Retinoic acid (RA) is one of the major components of vitamin A. In the present study, we found that retinoic acid activated AMP-activated protein kinase (AMPK). RA induced Rac1-GTP formation and phosphorylation of its downstream target, p21-activated kinase (PAK), whereas the inhibition of AMPK blocked RA-induced Rac1 activation.
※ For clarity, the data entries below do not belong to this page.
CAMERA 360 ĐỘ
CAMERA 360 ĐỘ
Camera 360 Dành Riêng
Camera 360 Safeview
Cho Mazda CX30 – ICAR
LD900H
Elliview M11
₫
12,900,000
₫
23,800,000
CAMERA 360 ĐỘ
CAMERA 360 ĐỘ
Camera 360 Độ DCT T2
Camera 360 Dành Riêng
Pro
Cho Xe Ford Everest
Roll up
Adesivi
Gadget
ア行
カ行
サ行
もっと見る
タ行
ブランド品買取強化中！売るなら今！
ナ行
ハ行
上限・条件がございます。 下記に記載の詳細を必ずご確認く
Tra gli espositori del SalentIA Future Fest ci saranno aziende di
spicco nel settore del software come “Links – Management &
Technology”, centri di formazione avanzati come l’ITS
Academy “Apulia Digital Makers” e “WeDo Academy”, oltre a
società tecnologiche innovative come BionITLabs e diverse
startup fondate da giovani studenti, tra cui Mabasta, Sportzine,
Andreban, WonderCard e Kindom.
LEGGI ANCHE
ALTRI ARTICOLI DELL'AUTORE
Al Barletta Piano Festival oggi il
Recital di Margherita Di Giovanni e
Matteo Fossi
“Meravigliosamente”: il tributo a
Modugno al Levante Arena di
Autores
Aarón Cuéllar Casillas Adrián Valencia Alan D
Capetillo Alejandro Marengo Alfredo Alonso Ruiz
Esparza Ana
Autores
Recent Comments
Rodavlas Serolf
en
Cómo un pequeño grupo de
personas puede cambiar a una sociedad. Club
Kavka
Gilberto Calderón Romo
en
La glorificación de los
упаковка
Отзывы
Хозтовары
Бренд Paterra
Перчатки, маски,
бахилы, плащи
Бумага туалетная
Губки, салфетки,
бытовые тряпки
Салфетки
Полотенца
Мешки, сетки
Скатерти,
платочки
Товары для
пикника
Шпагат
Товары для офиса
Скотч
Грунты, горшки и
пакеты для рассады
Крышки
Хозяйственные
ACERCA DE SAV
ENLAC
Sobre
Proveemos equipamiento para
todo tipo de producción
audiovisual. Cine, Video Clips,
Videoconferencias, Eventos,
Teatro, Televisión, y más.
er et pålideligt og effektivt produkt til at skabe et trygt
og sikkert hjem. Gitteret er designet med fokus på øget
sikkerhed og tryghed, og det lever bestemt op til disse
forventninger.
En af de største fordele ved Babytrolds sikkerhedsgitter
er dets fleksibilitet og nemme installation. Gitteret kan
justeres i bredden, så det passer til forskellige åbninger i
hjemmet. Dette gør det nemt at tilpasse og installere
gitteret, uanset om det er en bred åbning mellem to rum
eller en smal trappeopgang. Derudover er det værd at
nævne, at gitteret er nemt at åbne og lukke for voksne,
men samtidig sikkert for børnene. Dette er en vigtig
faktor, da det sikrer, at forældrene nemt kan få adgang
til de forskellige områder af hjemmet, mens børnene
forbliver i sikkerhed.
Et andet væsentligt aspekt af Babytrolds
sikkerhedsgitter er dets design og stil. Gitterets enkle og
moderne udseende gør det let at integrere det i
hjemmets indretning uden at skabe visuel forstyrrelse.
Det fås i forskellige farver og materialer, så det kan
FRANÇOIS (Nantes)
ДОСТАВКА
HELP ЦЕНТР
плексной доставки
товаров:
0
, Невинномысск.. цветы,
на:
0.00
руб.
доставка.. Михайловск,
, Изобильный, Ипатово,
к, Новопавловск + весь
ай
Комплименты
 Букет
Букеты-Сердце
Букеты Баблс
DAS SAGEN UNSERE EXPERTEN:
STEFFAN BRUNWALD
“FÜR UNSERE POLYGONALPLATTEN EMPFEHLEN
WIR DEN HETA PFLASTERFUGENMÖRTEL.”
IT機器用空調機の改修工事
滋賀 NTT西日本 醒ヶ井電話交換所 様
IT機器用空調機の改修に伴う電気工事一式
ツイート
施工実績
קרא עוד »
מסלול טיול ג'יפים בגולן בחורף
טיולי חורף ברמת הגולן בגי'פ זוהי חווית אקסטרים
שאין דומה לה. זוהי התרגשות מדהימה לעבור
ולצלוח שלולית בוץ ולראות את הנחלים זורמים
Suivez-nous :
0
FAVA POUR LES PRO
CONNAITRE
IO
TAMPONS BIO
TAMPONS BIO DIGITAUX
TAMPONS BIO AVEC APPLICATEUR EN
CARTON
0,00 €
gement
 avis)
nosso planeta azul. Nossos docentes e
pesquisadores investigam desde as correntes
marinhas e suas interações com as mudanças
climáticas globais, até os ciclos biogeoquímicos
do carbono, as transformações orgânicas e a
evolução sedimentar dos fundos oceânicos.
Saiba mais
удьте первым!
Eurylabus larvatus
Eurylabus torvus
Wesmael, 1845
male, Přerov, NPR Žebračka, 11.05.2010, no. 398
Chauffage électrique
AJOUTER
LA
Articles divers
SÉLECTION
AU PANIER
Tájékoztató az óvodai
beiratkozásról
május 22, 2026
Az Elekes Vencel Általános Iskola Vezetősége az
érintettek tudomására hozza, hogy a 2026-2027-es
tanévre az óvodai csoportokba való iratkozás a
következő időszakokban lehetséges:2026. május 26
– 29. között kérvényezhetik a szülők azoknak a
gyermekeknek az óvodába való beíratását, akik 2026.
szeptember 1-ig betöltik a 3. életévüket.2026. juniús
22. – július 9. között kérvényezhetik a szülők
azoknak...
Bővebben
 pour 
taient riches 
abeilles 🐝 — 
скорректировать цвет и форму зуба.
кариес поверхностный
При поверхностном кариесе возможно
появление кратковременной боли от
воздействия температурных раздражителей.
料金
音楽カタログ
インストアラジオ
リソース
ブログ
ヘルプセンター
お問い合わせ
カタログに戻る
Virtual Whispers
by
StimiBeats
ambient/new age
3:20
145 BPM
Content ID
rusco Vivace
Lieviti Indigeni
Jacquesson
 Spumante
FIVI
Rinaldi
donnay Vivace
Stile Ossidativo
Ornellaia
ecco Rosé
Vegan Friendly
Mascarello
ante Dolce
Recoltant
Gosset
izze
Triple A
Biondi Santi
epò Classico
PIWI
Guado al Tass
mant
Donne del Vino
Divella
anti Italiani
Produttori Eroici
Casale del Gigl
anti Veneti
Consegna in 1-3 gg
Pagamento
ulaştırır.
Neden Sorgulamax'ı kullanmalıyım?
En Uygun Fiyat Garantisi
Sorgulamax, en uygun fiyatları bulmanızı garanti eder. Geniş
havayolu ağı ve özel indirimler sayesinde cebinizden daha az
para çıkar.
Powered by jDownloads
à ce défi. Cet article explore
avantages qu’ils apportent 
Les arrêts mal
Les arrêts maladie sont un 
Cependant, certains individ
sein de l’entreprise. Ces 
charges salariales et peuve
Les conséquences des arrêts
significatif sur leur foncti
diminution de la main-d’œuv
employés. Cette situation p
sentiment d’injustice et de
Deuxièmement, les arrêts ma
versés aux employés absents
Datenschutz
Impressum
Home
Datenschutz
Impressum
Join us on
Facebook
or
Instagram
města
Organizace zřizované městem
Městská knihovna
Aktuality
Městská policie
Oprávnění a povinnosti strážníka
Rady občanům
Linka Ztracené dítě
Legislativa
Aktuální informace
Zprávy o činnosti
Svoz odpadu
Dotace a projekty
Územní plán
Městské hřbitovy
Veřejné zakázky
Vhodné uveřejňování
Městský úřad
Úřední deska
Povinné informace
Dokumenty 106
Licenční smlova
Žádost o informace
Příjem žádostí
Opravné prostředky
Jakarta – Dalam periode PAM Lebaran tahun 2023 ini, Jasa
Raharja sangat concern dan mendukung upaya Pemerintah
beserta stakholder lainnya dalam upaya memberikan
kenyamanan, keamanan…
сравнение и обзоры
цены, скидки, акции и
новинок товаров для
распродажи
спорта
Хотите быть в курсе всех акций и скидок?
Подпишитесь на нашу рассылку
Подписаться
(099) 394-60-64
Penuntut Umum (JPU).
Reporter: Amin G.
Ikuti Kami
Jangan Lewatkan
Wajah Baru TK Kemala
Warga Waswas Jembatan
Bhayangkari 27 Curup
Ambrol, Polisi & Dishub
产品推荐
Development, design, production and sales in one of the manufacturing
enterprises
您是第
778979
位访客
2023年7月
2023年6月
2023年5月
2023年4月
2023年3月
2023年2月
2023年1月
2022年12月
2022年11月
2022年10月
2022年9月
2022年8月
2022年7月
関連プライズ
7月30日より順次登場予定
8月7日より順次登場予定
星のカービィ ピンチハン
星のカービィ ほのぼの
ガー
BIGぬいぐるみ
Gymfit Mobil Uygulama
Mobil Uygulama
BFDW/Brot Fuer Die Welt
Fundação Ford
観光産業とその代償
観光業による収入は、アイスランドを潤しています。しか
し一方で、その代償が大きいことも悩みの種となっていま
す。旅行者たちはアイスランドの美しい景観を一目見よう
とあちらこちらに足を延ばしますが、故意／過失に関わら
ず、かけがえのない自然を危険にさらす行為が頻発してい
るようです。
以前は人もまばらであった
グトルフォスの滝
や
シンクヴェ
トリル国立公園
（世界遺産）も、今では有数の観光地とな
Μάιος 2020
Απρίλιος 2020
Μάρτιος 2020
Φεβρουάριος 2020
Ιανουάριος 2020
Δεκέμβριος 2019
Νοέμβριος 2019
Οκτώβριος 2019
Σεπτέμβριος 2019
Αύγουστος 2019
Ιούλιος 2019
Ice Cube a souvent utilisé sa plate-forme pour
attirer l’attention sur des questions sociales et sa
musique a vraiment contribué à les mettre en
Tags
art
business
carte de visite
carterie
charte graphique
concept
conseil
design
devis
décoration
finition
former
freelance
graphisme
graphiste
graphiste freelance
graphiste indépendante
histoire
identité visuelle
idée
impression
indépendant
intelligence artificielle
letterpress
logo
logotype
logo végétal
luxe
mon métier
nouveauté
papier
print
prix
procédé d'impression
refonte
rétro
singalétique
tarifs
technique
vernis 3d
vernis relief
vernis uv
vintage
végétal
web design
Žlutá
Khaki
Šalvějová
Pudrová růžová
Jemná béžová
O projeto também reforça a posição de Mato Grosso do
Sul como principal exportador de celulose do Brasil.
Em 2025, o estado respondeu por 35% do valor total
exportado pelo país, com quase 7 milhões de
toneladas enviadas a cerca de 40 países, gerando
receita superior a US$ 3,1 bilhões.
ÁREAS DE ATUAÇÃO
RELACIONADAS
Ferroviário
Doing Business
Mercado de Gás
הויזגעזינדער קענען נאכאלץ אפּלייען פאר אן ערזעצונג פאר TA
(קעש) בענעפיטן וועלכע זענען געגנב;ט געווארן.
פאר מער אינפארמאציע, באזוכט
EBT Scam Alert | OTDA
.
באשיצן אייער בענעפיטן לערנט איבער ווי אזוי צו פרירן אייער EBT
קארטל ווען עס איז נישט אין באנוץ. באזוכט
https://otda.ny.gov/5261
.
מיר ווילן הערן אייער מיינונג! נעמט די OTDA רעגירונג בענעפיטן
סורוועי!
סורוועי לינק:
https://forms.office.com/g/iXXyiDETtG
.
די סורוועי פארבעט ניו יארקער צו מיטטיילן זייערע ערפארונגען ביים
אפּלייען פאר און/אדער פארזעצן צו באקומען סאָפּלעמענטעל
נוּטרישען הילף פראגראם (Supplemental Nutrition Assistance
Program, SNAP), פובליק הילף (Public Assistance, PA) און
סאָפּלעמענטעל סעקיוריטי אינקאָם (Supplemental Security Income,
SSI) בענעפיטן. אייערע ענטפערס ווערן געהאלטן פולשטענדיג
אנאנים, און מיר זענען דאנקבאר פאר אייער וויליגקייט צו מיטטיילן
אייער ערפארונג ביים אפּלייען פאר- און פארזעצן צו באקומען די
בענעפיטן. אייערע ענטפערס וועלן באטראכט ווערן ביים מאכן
Moreover, cofilin, an actin polymerization regulator, was activated when incubated with RA. We then showed that inhibition of AMPK by compound C, a selective inhibitor of AMPK, or small interfering RNA of AMPK α1 blocked RA-induced cofilin phosphorylation. Additionally, we found that retinoic acid-stimulated glucose uptake in differentiated C2C12 myoblast cells and activated p38 mitogen-activated protein kinase (MAPK). Finally, the inhibition of AMPK and p38 MAPK blocked retinoic acid-induced glucose uptake. In summary, our results suggest that retinoic acid may have cytoskeletal roles in skeletal muscle cells via stimulation of the AMPK-Rac1-PAK-cofillin pathway and may also have beneficial roles in glucose metabolism via stimulation of the AMPK-p38 MAPK pathway.